The Origins of Yoga and Tantra, page 222
Samuels goes on to suggest the idea of kaivalya not as a withdrawn "alone-ness" but an "internal reversal rather than necessarily involving a cessation of existence in the world," (p. 223).

Though he does go on to mention that a "consistent emphasis on world-rejection is certainly found in major figures of later Indian philosophy such as Sankara." (p. 223)

What's challenging in reading of Shankara is to consistently remember that he appears to only write from the perspective of One-ness/Singularity/Non-duality.



Sunday, November 6, 2011

IS YOUR ASHTANGA YOGA OPEN OR CLOSED? BOTH? NEITHER?

Re-reading Geoffrey Samuel's The Origins of Yoga and Tantra; thought I'd share some of his comments on the Yogasutra:

[David Gordon] White argues against the frequent modern interpretation of yoga, based in large part on Vivekananda’s selective reading of the Yogasutra, as a ‘meditative practice through which the absolute was to be found by turning the mind and senses inward, away from the world’ (White 2006: 6) ...  
Yogic practices are about linkages between the microcosm and macrocosm, and they postulate an ‘open’ model of the human body, not a closed one. 
In particular, White notes that the commonest use of the term ‘yoga’ in the narrative sections of the Mahabharata is to refer to a dying warrior transferring himself at death to the sphere of the sun through yoga, a practice that links up with Upanishadic references to the channel to the crown of the head as the pathway by which one can travel through the solar orb to the World of Brahman (2006: 7). This channel is called susumna in the Maitri Upanishad, a term that recurs some centuries later in the Tantric context. (page 221)
What do we expect from an Ashtanga Vinyasa practice: a great turning in, or a great turning out? How much of our expectations of this practice descend from Vivekananda? How much from the renunciate tradition of Shankara?

(I have had a tendency to post questions; this morning however I thought I'd share my own journaling/svadhyaya on the questions.)

Shankara, it must be said, viewed practice as useless — well, not entirely: as he says in the Brahma-Sutra-Bhasya, it is of some use "for those of inferior intellect."


Personally, I find introversion and withdrawal easier than extroversion and energetic engagement. I notice I have the tendency to simplify complexity and clarify confusion, and this thread has insinuated itself into aspects of my Yoga practice, maybe from a less mature understanding of vairagya, or dispassion or non-attachment.

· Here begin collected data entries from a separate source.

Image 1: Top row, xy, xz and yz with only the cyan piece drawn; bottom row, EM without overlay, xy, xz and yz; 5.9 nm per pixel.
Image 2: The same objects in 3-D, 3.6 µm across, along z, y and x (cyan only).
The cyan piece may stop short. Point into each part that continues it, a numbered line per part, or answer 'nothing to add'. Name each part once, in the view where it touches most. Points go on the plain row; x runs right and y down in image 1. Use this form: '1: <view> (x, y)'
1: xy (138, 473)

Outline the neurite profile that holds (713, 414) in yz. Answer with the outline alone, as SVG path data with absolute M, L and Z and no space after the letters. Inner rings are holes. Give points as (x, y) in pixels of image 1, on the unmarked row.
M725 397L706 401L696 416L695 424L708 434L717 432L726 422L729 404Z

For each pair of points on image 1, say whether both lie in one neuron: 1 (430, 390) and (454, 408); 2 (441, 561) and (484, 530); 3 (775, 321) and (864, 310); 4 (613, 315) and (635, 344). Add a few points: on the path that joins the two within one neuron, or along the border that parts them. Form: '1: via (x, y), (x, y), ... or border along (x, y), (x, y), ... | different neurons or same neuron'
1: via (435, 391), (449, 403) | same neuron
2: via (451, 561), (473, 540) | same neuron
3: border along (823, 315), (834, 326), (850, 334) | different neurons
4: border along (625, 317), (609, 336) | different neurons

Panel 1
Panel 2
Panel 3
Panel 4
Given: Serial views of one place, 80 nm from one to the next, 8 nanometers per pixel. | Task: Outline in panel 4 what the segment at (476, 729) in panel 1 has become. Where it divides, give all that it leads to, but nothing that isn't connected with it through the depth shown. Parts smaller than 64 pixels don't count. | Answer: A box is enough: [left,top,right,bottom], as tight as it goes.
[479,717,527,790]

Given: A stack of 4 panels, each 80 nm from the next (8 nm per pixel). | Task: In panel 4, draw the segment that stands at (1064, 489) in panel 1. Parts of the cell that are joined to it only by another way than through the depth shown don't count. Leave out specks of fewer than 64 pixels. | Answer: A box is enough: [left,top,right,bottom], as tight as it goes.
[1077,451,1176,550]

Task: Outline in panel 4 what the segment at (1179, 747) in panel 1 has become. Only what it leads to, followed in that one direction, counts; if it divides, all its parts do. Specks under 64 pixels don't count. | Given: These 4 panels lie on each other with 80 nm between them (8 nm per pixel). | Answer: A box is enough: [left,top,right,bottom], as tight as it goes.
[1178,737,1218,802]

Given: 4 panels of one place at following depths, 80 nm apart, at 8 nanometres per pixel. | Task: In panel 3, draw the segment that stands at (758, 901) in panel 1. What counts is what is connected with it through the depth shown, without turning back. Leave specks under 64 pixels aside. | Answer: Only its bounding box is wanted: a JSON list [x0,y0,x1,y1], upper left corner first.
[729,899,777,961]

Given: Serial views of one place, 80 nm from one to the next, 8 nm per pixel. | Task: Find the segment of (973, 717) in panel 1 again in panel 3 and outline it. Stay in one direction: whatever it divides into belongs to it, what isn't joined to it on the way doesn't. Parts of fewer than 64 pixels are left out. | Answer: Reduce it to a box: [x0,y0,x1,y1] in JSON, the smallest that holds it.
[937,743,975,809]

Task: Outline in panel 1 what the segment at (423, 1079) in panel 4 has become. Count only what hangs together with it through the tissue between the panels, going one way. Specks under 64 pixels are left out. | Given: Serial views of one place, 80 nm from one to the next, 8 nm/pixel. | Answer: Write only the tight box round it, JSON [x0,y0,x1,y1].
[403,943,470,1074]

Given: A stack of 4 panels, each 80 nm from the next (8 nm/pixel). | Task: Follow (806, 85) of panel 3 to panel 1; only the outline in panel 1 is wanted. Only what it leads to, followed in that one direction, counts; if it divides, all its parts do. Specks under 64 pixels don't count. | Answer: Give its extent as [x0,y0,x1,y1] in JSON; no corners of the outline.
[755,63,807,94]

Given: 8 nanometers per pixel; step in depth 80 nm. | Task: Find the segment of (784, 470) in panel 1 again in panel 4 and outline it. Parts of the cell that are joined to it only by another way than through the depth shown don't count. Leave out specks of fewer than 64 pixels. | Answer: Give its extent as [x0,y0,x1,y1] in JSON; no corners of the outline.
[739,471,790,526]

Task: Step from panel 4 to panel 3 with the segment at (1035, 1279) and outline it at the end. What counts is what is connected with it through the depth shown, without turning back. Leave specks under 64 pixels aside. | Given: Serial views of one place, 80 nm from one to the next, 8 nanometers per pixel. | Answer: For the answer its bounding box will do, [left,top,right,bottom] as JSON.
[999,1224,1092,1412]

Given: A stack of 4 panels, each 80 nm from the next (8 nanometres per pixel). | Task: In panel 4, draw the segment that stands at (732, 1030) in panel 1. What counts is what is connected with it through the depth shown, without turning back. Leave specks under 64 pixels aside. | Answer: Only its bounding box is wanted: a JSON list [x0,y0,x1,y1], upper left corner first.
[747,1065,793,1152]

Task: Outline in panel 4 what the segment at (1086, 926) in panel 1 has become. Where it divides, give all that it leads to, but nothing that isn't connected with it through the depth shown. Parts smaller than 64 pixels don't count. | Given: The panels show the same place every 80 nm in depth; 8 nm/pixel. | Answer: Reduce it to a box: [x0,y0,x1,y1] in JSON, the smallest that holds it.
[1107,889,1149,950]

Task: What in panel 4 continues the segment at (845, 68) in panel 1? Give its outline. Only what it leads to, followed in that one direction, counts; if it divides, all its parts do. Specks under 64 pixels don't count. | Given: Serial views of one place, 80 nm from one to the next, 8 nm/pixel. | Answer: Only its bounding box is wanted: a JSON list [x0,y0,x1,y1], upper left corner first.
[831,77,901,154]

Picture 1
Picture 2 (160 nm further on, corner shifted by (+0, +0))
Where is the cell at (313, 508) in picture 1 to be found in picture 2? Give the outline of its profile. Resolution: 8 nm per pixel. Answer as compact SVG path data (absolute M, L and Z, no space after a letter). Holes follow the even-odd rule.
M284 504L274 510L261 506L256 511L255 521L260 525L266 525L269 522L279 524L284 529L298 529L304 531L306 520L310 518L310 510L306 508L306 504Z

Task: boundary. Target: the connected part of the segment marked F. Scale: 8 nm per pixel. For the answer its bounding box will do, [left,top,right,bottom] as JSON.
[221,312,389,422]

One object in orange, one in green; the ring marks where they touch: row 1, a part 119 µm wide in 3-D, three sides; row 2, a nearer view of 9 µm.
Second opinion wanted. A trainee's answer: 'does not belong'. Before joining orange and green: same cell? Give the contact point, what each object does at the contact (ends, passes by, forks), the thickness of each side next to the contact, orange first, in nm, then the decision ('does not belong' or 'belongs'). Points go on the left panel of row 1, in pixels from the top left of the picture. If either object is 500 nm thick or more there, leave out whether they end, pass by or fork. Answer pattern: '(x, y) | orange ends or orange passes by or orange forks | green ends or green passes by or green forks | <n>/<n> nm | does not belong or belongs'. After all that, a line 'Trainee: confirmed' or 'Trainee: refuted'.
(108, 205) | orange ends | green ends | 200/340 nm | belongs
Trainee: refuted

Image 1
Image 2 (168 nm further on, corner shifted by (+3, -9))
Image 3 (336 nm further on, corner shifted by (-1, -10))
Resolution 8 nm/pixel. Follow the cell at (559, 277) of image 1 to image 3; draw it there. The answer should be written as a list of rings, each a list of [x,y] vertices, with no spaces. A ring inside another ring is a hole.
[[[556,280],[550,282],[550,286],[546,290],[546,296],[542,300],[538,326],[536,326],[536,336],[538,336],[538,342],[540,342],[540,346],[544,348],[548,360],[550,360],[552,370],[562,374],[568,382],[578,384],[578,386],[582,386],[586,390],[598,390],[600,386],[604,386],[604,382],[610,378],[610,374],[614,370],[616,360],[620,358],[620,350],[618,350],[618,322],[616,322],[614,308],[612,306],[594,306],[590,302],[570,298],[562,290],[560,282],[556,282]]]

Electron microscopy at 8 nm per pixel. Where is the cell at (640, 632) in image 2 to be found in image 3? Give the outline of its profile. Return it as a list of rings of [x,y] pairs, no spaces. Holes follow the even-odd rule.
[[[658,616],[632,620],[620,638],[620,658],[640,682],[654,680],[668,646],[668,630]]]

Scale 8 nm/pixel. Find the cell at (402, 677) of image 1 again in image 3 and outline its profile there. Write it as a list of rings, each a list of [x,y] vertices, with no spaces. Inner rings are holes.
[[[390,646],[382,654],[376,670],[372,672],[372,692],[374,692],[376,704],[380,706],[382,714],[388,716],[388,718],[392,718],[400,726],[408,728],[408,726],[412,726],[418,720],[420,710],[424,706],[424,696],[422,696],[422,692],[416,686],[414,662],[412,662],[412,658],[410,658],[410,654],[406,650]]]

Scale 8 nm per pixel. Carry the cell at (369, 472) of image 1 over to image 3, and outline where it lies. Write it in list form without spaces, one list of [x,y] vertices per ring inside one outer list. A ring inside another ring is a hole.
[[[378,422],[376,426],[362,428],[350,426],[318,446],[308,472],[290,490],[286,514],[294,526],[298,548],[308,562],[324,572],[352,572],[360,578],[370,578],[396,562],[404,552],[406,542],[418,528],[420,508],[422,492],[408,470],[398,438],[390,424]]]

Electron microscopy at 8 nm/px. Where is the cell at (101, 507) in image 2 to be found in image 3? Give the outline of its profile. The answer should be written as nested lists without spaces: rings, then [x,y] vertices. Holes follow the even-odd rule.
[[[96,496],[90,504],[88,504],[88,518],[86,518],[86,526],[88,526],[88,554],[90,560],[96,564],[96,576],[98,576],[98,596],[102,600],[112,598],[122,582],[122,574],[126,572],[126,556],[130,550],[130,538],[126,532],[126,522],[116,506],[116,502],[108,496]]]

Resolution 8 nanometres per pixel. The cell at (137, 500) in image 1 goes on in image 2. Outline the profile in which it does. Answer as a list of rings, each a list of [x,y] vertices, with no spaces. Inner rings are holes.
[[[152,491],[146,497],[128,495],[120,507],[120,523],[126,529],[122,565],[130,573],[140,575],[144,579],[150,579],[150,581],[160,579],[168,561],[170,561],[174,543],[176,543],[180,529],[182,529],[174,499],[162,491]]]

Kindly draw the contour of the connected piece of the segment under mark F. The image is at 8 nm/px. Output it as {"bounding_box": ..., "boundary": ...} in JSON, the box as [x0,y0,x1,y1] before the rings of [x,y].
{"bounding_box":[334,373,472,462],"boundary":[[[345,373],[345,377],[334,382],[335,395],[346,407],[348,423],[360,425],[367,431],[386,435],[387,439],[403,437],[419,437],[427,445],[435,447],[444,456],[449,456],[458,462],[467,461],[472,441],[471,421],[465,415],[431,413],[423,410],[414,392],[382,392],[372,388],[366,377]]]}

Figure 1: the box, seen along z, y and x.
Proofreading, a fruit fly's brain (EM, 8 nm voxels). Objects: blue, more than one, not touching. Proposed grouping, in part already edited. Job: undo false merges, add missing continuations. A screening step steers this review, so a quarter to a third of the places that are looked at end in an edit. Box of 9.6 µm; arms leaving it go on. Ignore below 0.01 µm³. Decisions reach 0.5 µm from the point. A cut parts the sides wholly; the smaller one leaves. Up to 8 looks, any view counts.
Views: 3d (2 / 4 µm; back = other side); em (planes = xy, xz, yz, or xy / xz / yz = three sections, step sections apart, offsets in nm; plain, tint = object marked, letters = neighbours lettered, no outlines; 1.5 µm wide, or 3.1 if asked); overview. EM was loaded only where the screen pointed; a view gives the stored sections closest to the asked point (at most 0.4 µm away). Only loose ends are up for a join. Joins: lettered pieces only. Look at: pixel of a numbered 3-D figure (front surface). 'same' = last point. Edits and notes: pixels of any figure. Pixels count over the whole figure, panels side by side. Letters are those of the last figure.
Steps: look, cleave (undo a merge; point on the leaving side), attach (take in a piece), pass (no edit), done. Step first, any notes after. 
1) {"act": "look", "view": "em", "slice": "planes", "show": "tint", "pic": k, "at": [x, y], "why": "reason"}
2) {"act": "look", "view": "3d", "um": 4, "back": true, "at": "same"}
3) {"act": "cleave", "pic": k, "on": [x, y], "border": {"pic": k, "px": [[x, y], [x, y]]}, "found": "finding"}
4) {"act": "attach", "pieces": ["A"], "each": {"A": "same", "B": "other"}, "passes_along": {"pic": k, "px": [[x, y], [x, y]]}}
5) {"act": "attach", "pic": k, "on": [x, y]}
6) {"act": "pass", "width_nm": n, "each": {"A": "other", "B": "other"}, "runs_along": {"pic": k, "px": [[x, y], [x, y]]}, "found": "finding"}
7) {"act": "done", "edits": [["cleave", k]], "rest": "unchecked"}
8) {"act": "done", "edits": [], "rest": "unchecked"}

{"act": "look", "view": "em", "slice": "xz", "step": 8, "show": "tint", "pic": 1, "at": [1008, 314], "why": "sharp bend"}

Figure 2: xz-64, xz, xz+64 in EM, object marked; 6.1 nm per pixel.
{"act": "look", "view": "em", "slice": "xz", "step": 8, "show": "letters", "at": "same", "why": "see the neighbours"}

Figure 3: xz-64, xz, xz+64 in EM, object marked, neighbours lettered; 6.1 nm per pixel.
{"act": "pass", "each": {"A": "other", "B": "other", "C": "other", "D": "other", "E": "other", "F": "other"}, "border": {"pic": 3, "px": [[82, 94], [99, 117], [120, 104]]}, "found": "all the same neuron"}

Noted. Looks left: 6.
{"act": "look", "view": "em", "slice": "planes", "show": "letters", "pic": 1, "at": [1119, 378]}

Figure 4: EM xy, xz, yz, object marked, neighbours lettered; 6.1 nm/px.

However, perhaps the idea that vairagya as an ideal stems from a "closed body" model of Yoga, one descended from Vivekananda's prurient take on the Yogasutra and sprouting from the sramana ("strivers") era of renunciate-ascetic tradition circa 2,000 years ago.

An "open body" model of Ashtanga Vinyasa Yoga suggests acceptance and understanding of both increasing complexity and confusion, and consequently increasing difficulty.

It's an interesting perspective or stance to adopt. Rather than dispassionate observation, an "open body" model suggests more appreciation and savoring (svada) of various states.